Consumer Electronics Daily was a Warren News publication.

172 Groups Urge Congress to Back 'Future-Proof' Broadband Funding

The National Rural Electric Cooperative Association and 171 other groups urged House and Senate leaders on Monday to “provide full funding to universally build networks that will deliver capacity that will meet local needs for decades and to ensure rigorous scrutiny of recipients of federal dollars so that the program achieves a proposed bill's future-proof goals.” President Joe Biden backed a bipartisan infrastructure spending package last week that includes $65 billion for broadband (see 2106240070). Biden attempted to preserve GOP support for the deal Saturday by walking back earlier statements that Republicans claimed (see 2106250066) constituted a threat to veto the package if Congress didn’t also pass an additional package of items favored by Democrats via the budget reconciliation process. “Our bipartisan agreement does not preclude Republicans from attempting to defeat” the additional reconciliation package, Biden said.
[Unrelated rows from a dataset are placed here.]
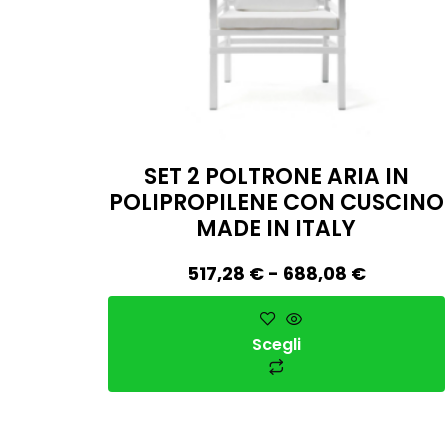
SET 2 POLTRONE ARIA IN
POLIPROPILENE CON CUSCINO
MADE IN ITALY
517,28
€
-
688,08
€
Scegli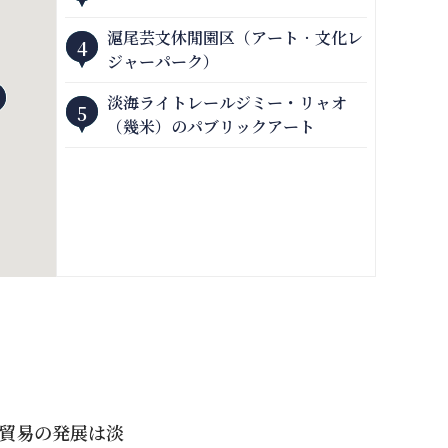
滬尾芸文休閒園区（アート‧文化レ
4
ジャーパーク）
淡海ライトレールジミー・リャオ
5
（幾米）のパブリックアート
際貿易の発展は淡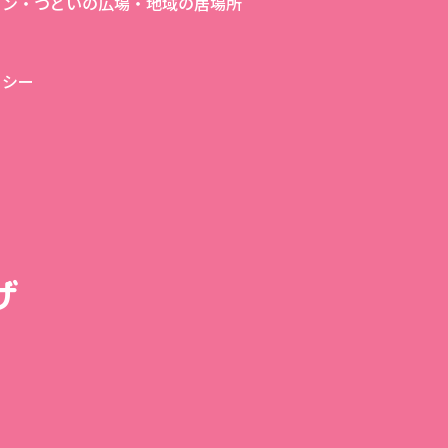
ロン・つどいの広場・地域の居場所
リシー
ザ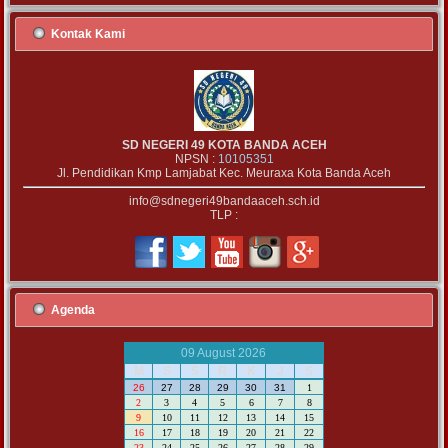
Kontak Kami
SD NEGERI 49 KOTA BANDA ACEH
NPSN :
10105351
Jl. Pendidikan Kmp Lamjabat Kec. Meuraxa Kota Banda Aceh
info@sdnegeri49bandaaceh.sch.id
TLP :
Agenda
09 August 2026
M
S
S
R
K
J
S
26
27
28
29
30
31
1
2
3
4
5
6
7
8
9
10
11
12
13
14
15
16
17
18
19
20
21
22
23
24
25
26
27
28
29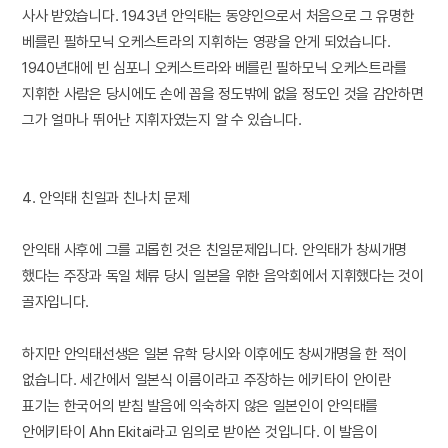
사사 받았습니다. 1943년 안익태는 동양인으로서 처음으로 그 유명한
베를린 필하모닉 오케스트라의 지휘하는 영광을 안게 되었습니다.
1940년대에 빈 심포니 오케스트라와 베를린 필하모닉 오케스트라를
지휘한 사람은 당시에도 손에 꼽을 정도밖에 없을 정도인 것을 감안하면
그가 얼마나 뛰어난 지휘자였는지 알 수 있습니다.
4. 안익태 친일과 친나치 문제
안익태 사후에 그를 괴롭힌 것은 친일문제입니다. 안익태가 창씨개명
했다는 주장과 독일 체류 당시 일본을 위한 음악회에서 지휘했다는 것이
골자입니다.
하지만 안익태선생은 일본 유학 당시와 이후에도 창씨개명을 한 적이
없습니다. 세간에서 일본식 이름이라고 주장하는 에키타이 안이란
표기는 한국어의 받침 발음에 익숙하지 않은 일본인이 안익태를
안에키타이 Ahn Ekitai라고 임의로 받아쓴 것입니다. 이 발음이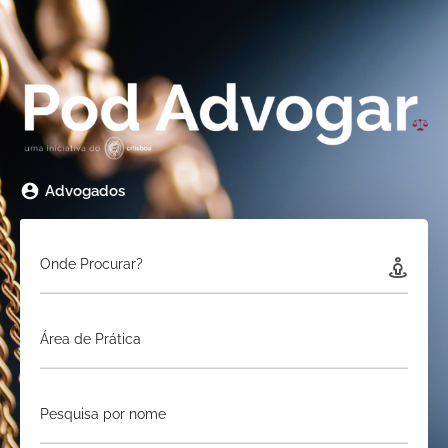
Advogados
Onde Procurar?
Área de Prática
Pesquisa por nome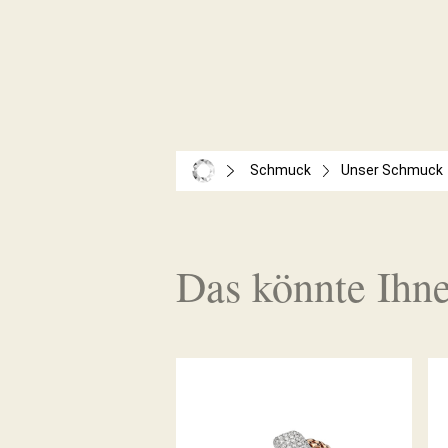
Schmuck
Unser Schmuck
Das könnte Ihne
FLEX’IT RING VENDÔME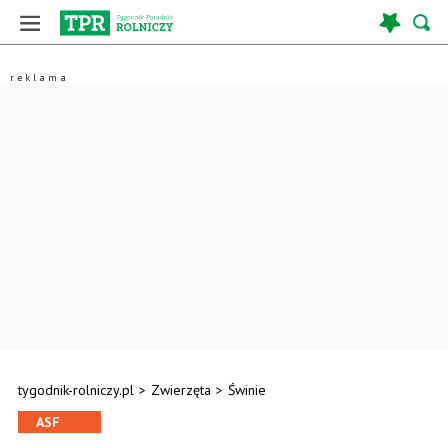
tygodnik-rolniczy.pl
>
Zwierzęta
>
Świnie
ASF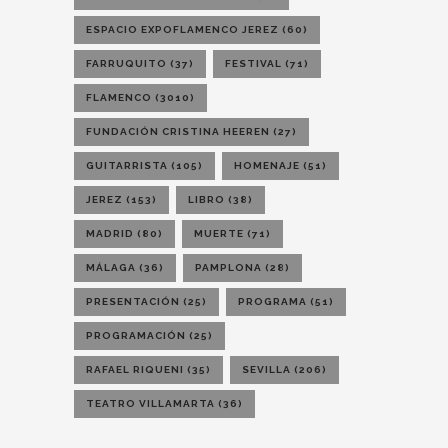
ESPACIO EXPOFLAMENCO JEREZ
(60)
FARRUQUITO
(37)
FESTIVAL
(71)
FLAMENCO
(3010)
FUNDACIÓN CRISTINA HEEREN
(27)
GUITARRISTA
(105)
HOMENAJE
(51)
JEREZ
(153)
LIBRO
(38)
MADRID
(80)
MUERTE
(71)
MÁLAGA
(36)
PAMPLONA
(28)
PRESENTACIÓN
(25)
PROGRAMA
(51)
PROGRAMACIÓN
(25)
RAFAEL RIQUENI
(35)
SEVILLA
(206)
TEATRO VILLAMARTA
(36)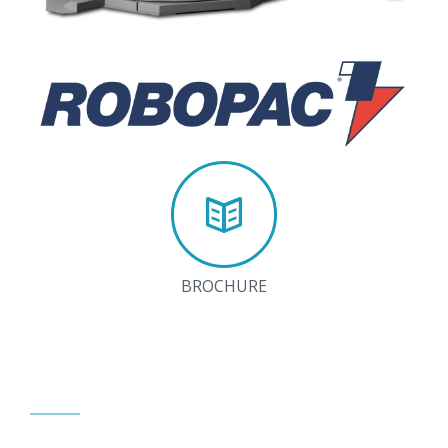
BROCHURE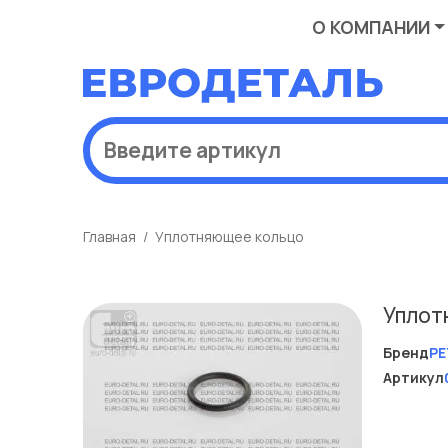
О КОМПАНИИ
Главная
Уплотняющее кольцо
Уплот
Бренд
PE
Артикул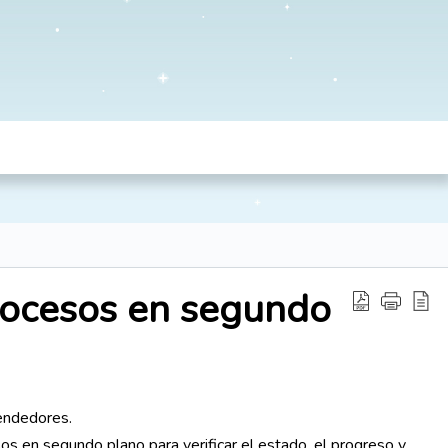
rocesos en segundo
endedores.
os en segundo plano para verificar el estado, el progreso y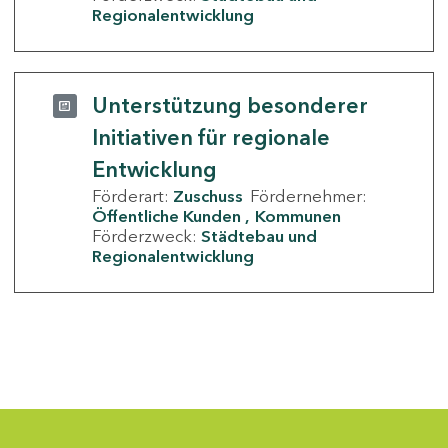
Regionalentwicklung
Unterstützung besonderer
Initiativen für regionale
Entwicklung
Förderart:
Zuschuss
Fördernehmer:
Öffentliche Kunden
Kommunen
Förderzweck:
Städtebau und
Regionalentwicklung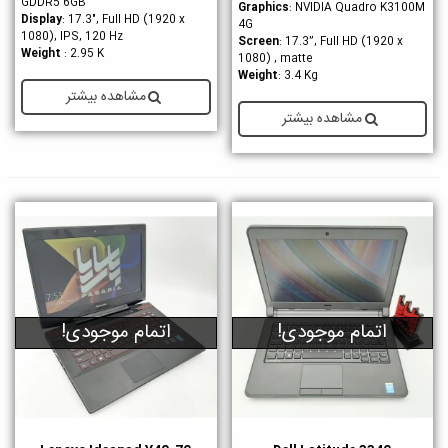
GDDR5 6GB
Graphics
: NVIDIA Quadro K3100M
Display
: 17.3", Full HD (1920 x
4G
1080), IPS, 120 Hz
Screen
: 17.3”, Full HD (1920 x
Weight
: 2.95 K
1080) , matte
Weight
: 3.4 Kg
مشاهده بیشتر
مشاهده بیشتر
اتمام موجودی!
اتمام موجودی!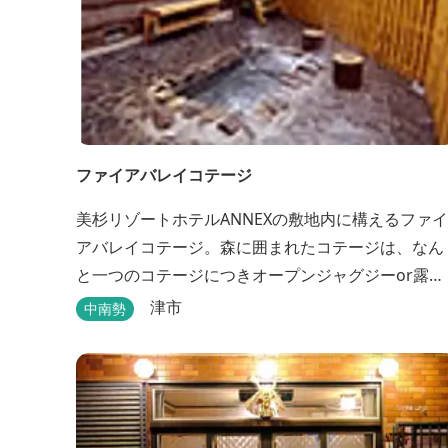
ファイアバレイコテージ
美杉リゾートホテルANNEXの敷地内に構えるファイ
アバレイコテージ。森に囲まれたコテージは、なん
と一つのコテージにつきオープンジャグジーor露天
風呂が備え付けてある。あなただけの特別な時間を
津市
中南勢
お過ごしください。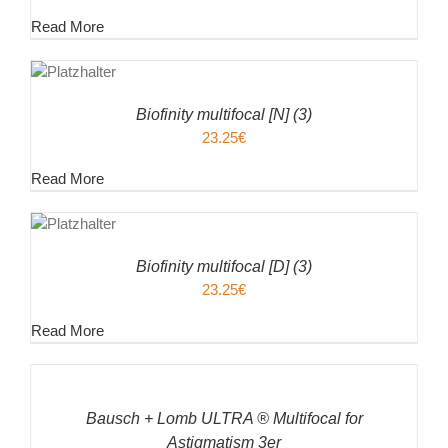
Read More
EN
ENKORB
ILS
Biofinity multifocal [N] (3)
23.25
€
Read More
EN
ENKORB
ILS
Biofinity multifocal [D] (3)
23.25
€
Read More
IN
DEN
WARENKORB
/
Bausch + Lomb ULTRA ® Multifocal for
DETAILS
Astigmatism 3er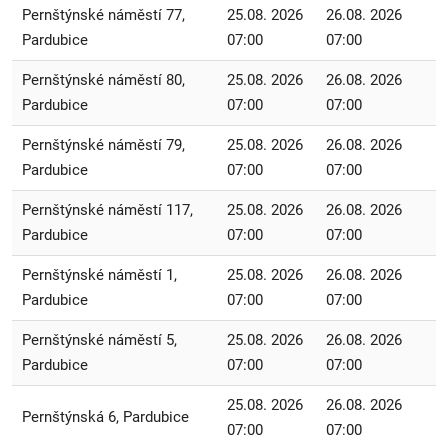
Pernštýnské náměstí 77,
25.08. 2026
26.08. 2026
Pardubice
07:00
07:00
Pernštýnské náměstí 80,
25.08. 2026
26.08. 2026
Pardubice
07:00
07:00
Pernštýnské náměstí 79,
25.08. 2026
26.08. 2026
Pardubice
07:00
07:00
Pernštýnské náměstí 117,
25.08. 2026
26.08. 2026
Pardubice
07:00
07:00
Pernštýnské náměstí 1,
25.08. 2026
26.08. 2026
Pardubice
07:00
07:00
Pernštýnské náměstí 5,
25.08. 2026
26.08. 2026
Pardubice
07:00
07:00
25.08. 2026
26.08. 2026
Pernštýnská 6, Pardubice
07:00
07:00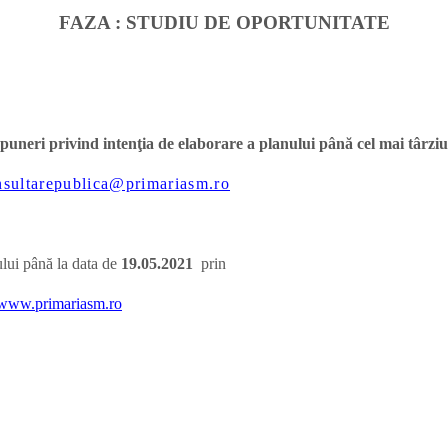
FAZA : STUDIU DE OPORTUNITATE
ropuneri privind intenţia de elaborare a planului până cel mai târzi
nsultarepublica@primariasm.ro
ului până la data de
19.05.
2021
prin
www.primariasm.ro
Modern broadband “far above the 2015 FCC standard of 25/3 Mbps” minimum service speeds “is a necessity for all communities demanding modern services to help overcome the challenge of distance, attract new businesses, and provide young workers good paying jobs,” the groups wrote Senate Majority Leader Chuck Schumer, D-N.Y., House Speaker Nancy Pelosi, D-Calif., and their GOP counterparts. “Any new federal program must fund broadband infrastructure capable of enabling businesses to meet the needs of consumers, empower businesses to relocate to any community, provide opportunities for teleworkers and students at the same level regardless of geography, enable anchor institutions to fully provide for their entire communities, and make possible precision agriculture capabilities for agriculture producers to improve efficiencies.” A “federal program by Congress that emphasizes delivering future-proof infrastructure can enable not just ubiquitous fiber wireline access, but also make possible ubiquitous wireless services that rely on fiber optics,” including “5G, next generation Wi-Fi, and their future iterations,” the groups said.